== TASK ==
Return verbatim the stretch from the first of the lines through the line containing "largo de este", including both ends.

== MATERIAL FOR THIS EXERCISE ==
..............................

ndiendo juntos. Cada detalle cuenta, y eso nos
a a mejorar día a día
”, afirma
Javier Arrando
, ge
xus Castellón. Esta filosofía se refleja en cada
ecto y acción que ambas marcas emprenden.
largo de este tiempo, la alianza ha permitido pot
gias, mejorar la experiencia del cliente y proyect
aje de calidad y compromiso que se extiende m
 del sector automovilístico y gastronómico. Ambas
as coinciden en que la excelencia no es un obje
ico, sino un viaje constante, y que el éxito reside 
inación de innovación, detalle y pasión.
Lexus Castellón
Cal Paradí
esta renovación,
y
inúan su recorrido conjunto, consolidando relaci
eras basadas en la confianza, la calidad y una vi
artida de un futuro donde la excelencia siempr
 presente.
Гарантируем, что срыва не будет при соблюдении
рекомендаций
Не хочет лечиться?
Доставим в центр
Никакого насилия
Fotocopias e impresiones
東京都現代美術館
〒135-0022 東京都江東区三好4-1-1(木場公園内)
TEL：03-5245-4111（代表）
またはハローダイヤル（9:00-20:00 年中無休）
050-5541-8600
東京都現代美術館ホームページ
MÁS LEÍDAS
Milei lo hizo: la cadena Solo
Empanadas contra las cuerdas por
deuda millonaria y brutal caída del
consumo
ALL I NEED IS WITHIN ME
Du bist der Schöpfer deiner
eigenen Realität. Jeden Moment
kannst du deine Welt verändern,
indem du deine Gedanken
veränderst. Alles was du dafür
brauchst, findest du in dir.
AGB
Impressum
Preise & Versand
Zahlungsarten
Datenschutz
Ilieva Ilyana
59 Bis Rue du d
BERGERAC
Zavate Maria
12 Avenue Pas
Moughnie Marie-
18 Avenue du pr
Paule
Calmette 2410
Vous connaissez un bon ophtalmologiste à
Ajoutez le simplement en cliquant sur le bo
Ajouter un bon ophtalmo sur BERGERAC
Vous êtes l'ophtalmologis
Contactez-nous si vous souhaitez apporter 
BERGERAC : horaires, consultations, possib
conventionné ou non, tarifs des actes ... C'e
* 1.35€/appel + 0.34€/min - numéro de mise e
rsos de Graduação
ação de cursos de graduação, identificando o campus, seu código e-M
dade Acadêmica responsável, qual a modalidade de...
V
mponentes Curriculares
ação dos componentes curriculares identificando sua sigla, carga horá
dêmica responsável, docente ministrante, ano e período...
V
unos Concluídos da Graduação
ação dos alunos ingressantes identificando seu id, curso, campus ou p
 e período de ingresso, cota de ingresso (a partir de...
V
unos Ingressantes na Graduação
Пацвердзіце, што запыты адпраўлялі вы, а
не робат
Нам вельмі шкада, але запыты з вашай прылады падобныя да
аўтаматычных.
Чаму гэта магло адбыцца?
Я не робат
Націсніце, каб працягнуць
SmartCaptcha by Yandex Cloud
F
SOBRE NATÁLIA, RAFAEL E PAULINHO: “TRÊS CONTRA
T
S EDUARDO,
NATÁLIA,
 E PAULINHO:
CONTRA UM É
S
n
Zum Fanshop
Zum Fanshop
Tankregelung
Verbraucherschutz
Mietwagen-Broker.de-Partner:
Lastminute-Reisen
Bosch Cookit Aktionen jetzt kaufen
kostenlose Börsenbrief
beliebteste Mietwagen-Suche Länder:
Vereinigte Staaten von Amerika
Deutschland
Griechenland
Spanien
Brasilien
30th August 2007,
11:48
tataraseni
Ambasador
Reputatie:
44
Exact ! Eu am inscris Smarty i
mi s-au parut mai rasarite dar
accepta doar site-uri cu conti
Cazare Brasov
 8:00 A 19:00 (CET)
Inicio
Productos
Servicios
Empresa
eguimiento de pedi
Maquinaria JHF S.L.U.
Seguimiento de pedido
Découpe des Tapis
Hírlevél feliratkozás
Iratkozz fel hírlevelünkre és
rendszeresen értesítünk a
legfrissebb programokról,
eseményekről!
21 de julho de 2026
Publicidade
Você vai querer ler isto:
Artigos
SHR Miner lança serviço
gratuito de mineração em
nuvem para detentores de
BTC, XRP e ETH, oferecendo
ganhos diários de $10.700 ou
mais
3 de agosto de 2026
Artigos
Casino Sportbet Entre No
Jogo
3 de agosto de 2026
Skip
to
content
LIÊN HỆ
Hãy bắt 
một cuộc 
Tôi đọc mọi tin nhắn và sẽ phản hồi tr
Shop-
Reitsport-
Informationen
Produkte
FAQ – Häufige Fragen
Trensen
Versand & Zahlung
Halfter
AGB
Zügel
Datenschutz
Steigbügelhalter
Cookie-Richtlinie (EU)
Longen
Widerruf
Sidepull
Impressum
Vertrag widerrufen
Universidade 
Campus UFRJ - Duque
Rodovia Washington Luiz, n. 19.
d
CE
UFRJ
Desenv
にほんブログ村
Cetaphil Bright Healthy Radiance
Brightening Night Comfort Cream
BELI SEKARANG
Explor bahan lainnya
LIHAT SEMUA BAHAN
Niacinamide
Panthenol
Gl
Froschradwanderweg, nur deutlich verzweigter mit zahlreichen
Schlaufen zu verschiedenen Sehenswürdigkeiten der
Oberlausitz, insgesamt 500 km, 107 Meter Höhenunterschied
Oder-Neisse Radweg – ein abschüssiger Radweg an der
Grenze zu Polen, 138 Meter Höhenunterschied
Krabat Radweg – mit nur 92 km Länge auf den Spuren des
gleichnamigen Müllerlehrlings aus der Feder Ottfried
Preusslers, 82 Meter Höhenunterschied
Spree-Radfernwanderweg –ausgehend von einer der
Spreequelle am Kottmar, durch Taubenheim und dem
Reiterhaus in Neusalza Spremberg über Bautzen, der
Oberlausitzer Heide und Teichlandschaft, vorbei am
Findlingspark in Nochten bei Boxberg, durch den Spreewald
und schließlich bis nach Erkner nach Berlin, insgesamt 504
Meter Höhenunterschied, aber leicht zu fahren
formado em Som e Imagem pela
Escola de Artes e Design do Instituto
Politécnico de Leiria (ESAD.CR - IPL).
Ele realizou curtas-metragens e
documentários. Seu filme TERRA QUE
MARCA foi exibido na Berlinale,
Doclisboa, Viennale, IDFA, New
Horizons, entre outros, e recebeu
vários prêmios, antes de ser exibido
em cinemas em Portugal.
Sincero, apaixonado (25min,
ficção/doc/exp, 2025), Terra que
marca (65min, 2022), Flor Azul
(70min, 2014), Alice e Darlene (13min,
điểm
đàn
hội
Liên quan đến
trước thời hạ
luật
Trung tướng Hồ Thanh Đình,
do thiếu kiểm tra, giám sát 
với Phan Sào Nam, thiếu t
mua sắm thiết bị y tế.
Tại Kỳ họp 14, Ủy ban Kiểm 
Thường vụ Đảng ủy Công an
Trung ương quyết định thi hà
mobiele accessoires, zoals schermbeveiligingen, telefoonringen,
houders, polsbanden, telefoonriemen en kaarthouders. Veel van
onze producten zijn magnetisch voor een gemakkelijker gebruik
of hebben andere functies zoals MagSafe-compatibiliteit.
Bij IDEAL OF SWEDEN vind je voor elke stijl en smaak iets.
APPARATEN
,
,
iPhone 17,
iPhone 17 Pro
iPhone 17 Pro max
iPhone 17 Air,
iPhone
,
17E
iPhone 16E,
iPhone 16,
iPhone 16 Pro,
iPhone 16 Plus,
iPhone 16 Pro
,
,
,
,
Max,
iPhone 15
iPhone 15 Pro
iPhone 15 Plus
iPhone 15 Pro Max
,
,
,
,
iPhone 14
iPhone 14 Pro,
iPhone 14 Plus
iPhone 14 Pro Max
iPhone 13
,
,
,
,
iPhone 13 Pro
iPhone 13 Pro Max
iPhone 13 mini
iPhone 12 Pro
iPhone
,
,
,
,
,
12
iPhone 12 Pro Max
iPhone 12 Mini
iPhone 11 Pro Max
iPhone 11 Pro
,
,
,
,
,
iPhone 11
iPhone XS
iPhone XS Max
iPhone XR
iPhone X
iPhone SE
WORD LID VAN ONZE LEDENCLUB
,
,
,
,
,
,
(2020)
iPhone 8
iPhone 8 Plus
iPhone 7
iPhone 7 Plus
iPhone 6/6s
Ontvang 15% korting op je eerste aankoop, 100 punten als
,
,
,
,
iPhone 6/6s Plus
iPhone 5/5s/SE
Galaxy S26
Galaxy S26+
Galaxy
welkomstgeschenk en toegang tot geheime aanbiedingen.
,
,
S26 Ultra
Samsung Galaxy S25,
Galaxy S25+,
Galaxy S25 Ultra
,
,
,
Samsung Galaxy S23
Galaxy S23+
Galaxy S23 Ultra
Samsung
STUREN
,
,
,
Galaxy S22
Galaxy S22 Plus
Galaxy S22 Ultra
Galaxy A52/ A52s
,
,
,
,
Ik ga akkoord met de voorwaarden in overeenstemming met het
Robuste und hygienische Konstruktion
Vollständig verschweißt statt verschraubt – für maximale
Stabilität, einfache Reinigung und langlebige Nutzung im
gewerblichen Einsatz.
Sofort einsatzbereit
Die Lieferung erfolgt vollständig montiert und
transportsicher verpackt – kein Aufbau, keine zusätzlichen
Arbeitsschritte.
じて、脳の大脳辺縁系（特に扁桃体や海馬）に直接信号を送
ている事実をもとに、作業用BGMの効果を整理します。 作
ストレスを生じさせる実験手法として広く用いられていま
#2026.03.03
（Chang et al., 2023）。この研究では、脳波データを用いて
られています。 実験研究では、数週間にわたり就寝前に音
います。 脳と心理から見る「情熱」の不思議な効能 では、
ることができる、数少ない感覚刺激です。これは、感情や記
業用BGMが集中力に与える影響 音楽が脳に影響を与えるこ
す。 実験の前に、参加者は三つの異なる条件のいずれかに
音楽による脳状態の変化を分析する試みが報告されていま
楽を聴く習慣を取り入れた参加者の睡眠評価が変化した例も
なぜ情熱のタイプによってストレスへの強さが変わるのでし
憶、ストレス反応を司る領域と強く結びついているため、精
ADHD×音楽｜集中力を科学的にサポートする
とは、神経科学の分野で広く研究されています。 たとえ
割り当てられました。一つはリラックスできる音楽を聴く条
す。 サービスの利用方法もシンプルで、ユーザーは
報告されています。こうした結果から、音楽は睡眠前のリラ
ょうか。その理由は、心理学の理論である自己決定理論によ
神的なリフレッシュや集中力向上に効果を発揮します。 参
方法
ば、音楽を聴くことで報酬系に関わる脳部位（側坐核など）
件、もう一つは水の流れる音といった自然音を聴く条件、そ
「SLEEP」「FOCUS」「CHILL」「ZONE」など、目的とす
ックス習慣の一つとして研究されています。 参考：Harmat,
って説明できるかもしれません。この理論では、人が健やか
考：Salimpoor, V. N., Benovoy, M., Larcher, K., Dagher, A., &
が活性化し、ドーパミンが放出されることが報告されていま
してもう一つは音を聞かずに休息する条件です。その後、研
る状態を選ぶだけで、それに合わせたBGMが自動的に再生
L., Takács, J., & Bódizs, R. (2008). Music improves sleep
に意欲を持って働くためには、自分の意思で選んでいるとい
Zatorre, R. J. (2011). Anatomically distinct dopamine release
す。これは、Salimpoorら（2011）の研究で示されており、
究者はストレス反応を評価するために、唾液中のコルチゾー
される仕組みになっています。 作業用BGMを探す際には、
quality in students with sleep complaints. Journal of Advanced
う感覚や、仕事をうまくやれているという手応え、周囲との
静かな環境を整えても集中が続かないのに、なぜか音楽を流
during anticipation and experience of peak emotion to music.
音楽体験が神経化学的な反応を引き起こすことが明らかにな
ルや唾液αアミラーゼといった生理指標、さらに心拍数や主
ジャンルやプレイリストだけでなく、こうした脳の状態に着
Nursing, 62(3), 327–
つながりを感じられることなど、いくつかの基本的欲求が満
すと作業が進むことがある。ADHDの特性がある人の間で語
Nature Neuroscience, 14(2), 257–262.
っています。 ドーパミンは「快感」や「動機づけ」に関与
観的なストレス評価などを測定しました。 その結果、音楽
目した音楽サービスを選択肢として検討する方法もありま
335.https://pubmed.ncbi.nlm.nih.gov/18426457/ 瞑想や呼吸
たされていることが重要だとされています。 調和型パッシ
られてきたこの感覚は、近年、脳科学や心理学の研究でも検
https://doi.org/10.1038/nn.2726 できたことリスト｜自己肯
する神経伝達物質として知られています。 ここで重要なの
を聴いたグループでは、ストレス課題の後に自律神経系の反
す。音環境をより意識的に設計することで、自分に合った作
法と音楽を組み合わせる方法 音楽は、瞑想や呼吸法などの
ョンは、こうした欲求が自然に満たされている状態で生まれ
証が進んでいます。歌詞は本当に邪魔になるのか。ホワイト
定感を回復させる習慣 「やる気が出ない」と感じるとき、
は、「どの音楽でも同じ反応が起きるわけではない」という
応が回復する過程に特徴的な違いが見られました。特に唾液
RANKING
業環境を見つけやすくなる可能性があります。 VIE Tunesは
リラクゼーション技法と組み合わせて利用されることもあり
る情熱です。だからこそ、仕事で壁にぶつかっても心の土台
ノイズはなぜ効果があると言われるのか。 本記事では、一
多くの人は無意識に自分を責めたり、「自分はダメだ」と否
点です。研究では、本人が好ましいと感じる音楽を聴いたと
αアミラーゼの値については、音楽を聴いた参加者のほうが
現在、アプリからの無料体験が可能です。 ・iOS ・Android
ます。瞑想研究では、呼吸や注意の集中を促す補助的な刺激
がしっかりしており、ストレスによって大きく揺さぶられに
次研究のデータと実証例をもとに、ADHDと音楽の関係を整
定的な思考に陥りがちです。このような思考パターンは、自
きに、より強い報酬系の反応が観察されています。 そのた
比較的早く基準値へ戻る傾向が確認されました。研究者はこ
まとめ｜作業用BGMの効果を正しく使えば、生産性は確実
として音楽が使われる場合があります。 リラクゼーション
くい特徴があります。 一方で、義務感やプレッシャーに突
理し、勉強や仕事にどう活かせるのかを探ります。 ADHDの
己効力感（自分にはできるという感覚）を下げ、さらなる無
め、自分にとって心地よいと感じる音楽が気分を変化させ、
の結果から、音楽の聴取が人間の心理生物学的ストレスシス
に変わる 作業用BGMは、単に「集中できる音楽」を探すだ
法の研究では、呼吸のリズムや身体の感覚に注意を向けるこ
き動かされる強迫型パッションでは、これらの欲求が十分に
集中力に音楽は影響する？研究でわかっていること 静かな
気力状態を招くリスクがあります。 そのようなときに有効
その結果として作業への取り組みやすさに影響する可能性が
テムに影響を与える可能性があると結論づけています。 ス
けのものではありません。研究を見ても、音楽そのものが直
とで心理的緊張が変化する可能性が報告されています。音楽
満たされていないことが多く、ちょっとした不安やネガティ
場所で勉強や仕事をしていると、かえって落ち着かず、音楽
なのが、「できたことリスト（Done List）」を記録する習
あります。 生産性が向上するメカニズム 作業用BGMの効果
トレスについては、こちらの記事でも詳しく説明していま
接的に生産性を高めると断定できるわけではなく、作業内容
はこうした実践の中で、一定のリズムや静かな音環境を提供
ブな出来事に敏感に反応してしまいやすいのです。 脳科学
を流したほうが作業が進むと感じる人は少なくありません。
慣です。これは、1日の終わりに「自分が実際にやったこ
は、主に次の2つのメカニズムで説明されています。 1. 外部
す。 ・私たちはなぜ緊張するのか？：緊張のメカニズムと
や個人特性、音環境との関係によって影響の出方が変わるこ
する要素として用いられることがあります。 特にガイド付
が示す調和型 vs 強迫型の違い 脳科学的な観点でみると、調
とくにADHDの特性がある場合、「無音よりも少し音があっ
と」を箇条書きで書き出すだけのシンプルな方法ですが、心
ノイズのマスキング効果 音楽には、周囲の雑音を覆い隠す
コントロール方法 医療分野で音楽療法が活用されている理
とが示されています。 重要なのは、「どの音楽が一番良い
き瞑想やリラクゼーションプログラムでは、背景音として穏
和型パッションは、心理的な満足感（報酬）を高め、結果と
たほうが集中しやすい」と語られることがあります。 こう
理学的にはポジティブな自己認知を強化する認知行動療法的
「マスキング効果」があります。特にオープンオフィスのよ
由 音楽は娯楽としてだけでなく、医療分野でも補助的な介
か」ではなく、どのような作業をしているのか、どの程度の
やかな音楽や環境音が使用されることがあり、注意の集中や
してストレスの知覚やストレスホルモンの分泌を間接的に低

..............................

== EXERCISE ANSWER ==
ndiendo juntos. Cada detalle cuenta, y eso nos
a a mejorar día a día
”, afirma
Javier Arrando
, ge
xus Castellón. Esta filosofía se refleja en cada
ecto y acción que ambas marcas emprenden.
largo de este tiempo, la alianza ha permitido pot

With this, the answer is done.